Les mots « chamanisme » et « chaman » sont aujourd’hui utilisés de manière générale, mais de nombreuses autres dénominations se rencontrent dans les cultures chamaniques traditionnelles : pajé dans le bassin amazonien, mara’akáme chez les Indiens Huichols du Mexique, curandero/a chez de nombreuses peuplades d’Amérique Centrale, etc. L’utilisation généralisée du mot « chaman » est justifiée par le fait que la plupart des peuples où des chamans officient sont des descendants des premières cultures chamaniques du Grand-Nord Eurasien, qui se sont déplacées au cours de l’Histoire, ont traversé le Détroit de Béring et ont ensuite colonisé les Amériques, des siècles avant l’apparition de l’« homme blanc ».  

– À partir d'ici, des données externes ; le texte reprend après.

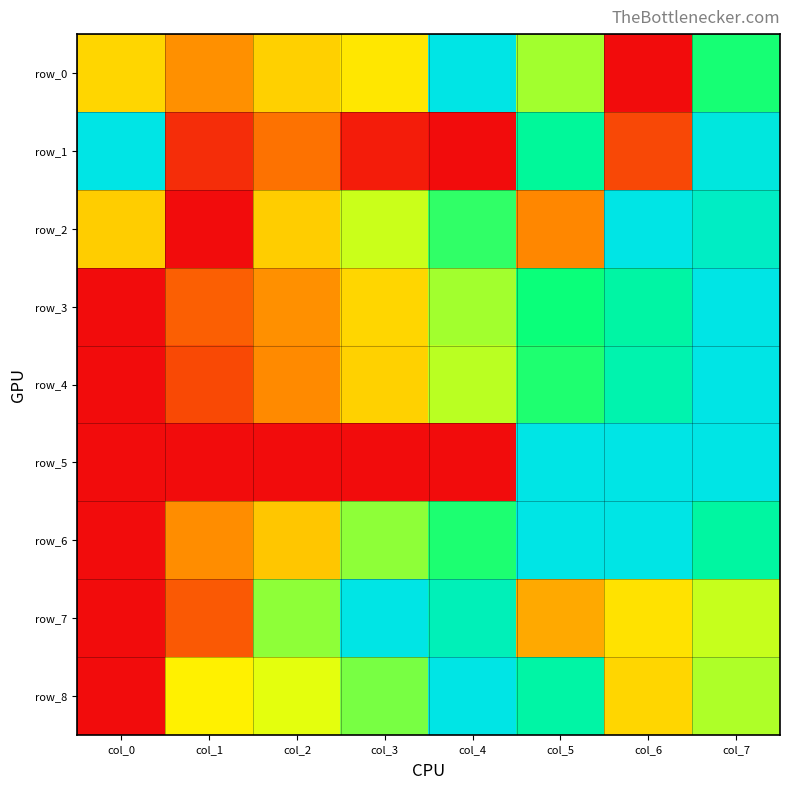

At col_1, list the series in order from smallest to largest.

row_2, row_5, row_1, row_4, row_7, row_3, row_6, row_0, row_8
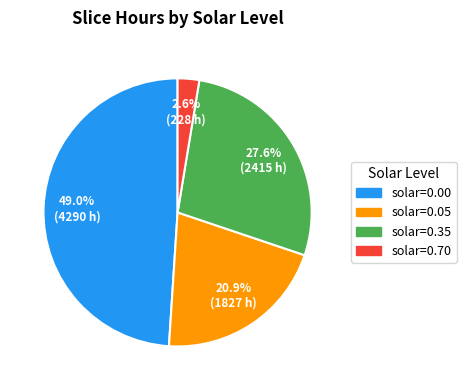

Does any single category account for the majority?

No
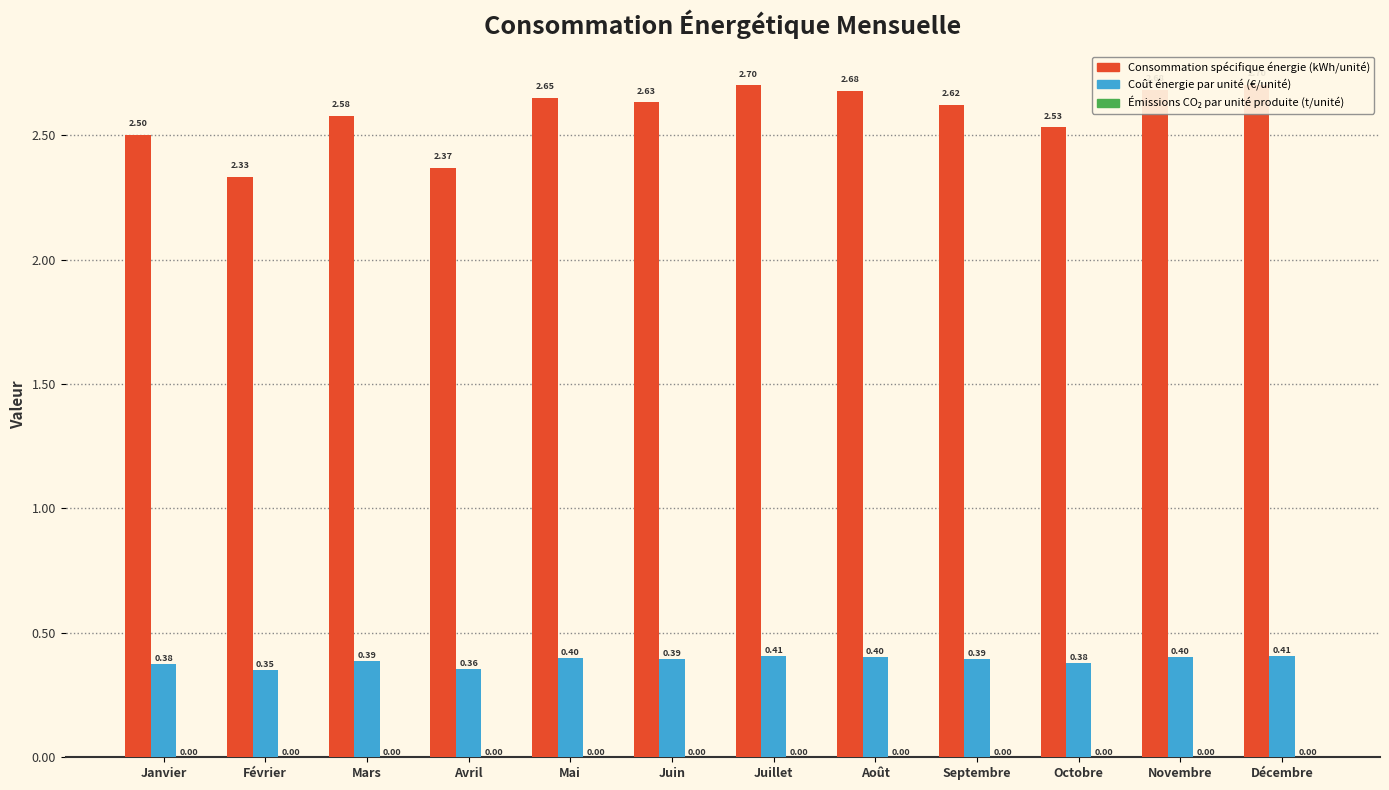

At Décembre, list the series in order from largest to smallest.

Consommation spécifique énergie (kWh/unité), Coût énergie par unité (€/unité), Émissions CO₂ par unité produite (t/unité)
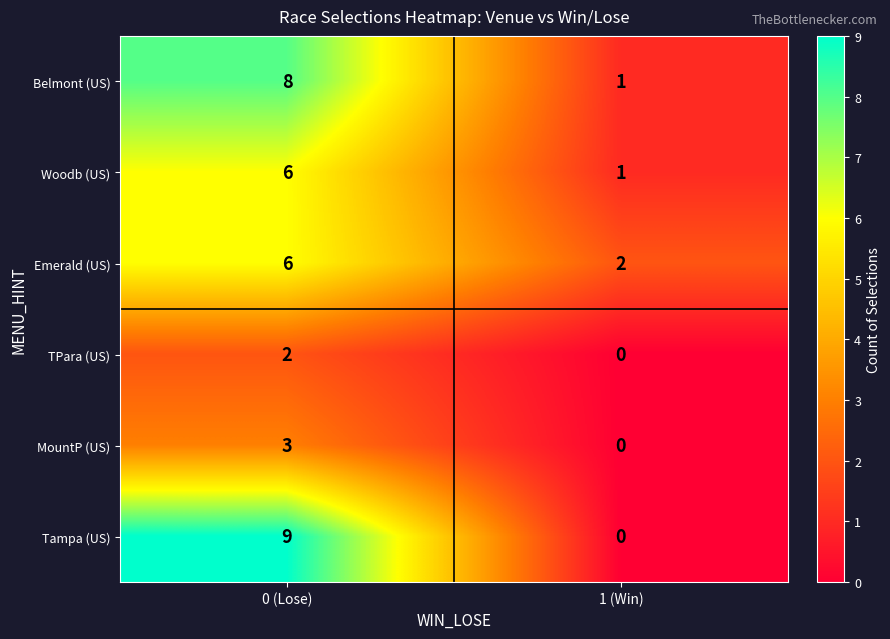

Which label corresponds to the largest value in the chart?

0 (Lose)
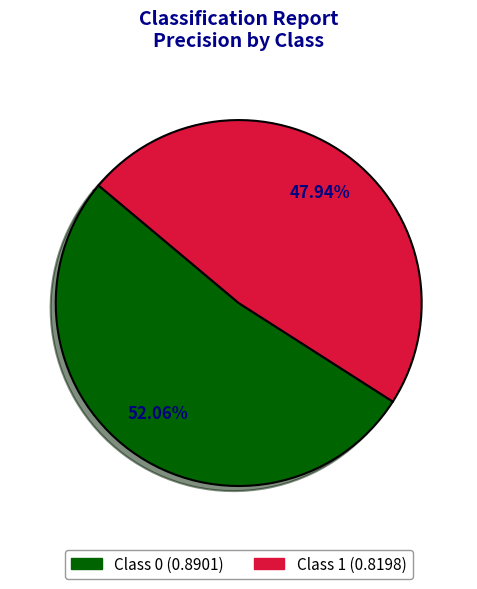

Is there any slice that represents more than half of the pie?

Yes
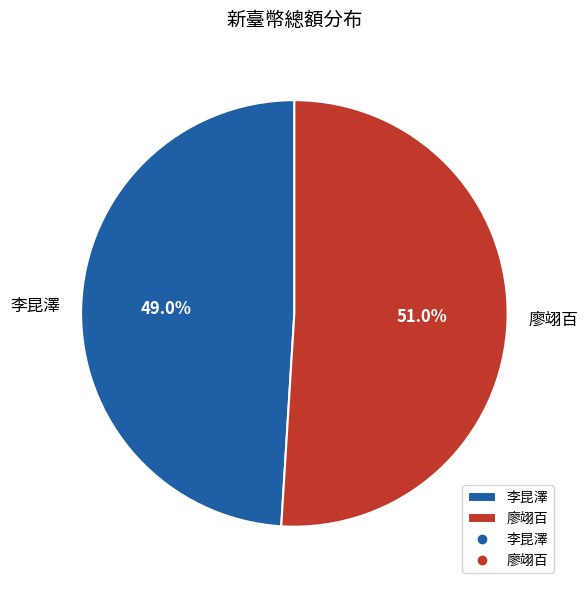

Which slice is the largest?

廖翊百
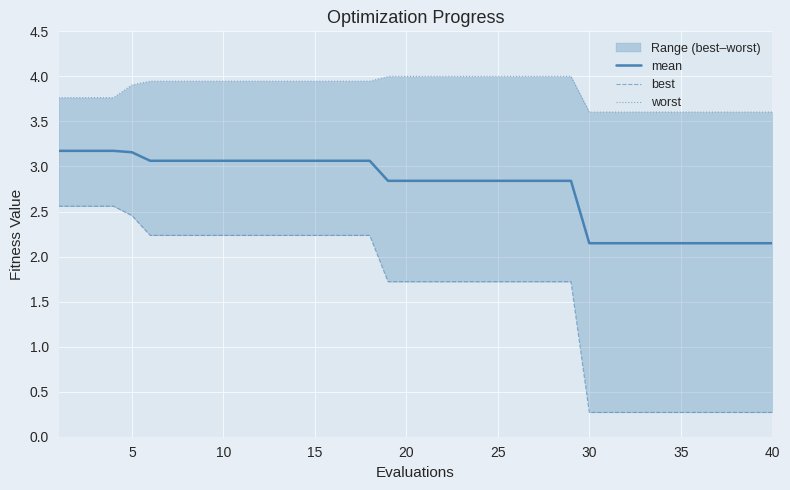

What is the highest value of the mean series?

3.2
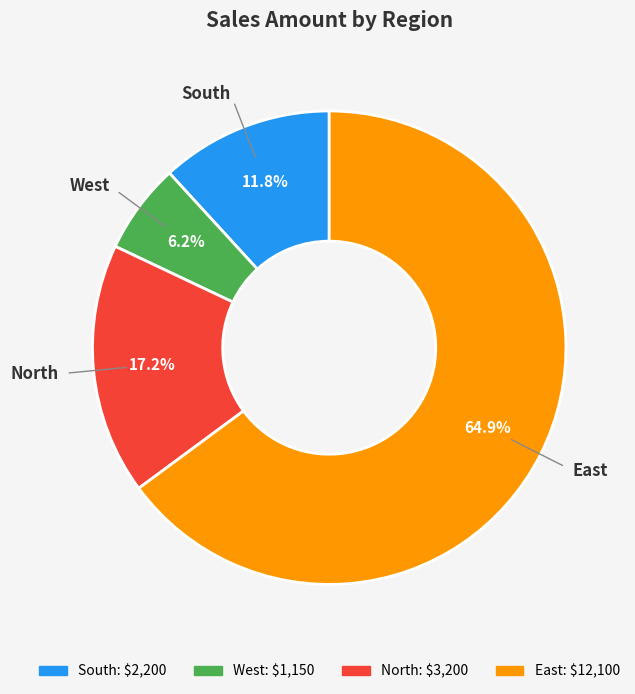

To the nearest percent, what is the difference between the largest and smallest slice percentages?

59%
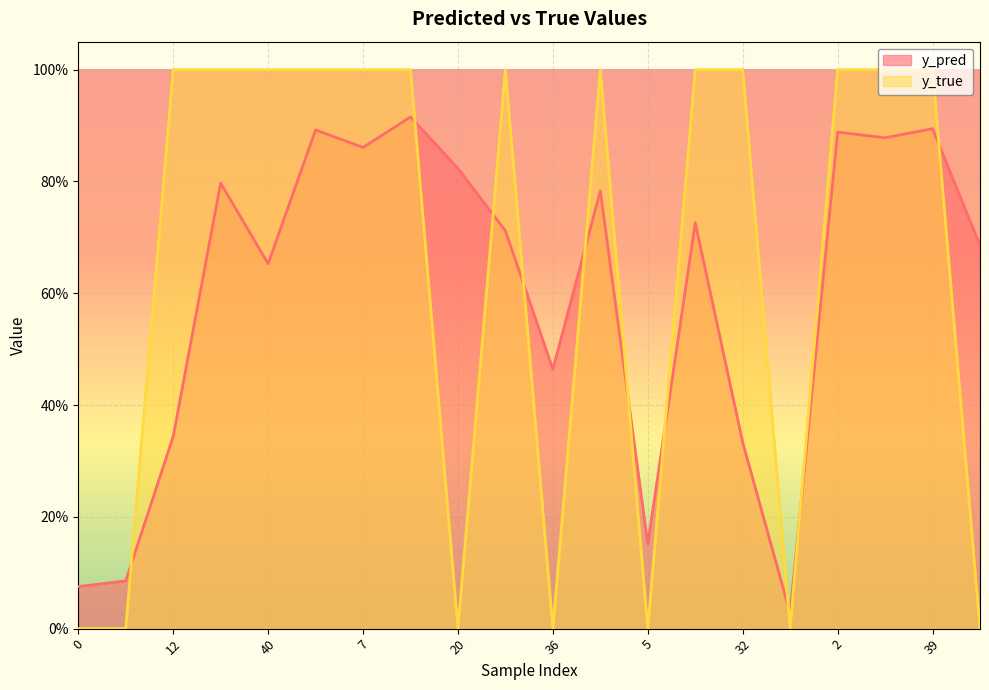

In y_true, how many points are higher than both neighbors (excluding endpoints)?

2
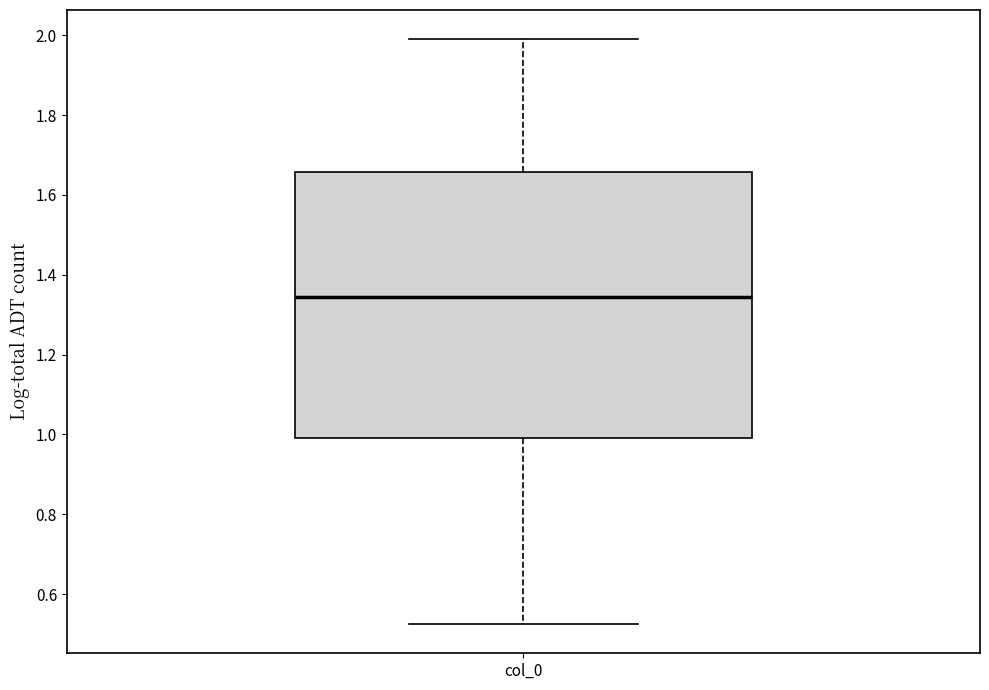

Transcribe this box plot: give where the median line is, the range the box spans, and where the two whiskers end, as read against the y-axis. The values are not printed on the chart, so give them approximately, as read against the axis.

median 1.34, box 1.00 to 1.66, whiskers 0.52 to 1.98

Certains anthropologues pensent que le chamanisme est aussi vieux que l’humanité : il s’agirait du plus ancien corpus de pratiques rituelles dans lequel le chaman accède, par diverses techniques, à l’outre-monde ou monde des esprits. En ayant accès à cette réalité, le chaman peut « voir » le mal dont souffre le patient et entreprendre un travail de guérison spirituelle et physique en profondeur. Il peut, par exemple aller récupérer des bouts d’âme que son patient a perdus durant sa vie ou encore extraire des intrusions énergétiques pouvant causer des problèmes chroniques ou un mal de vivre inexplicable.

Toutes les sociétés humaines ont été, à un moment ou à un autre de leur histoire, des sociétés chamaniques. Le chamanisme n’est donc pas un phénomène local limité dans le temps : il est présent partout sur Terre et est extrêmement ancien. Avant l’apparition de l’écriture, des religions monothéistes et de la science moderne, les chamans étaient les gardiens du savoir et du sacré. Ils personnifiaient le lien intime qui lie l’homme à la nature et s’occupaient de maintenir le subtil équilibre permettant la survie des sociétés archaïques dans leur environnement. 

Au 20e siècle, la disparition accélérée des sociétés chamaniques traditionnelles et la nécessité de sauvegarder des pratiques en danger d’extinction a amorcé un retour de la pratique chamanique en Occident. C’est un retour aux sources, une réappropriation d’une partie de notre patrimoine culturel qui a survécu à des siècles de répression.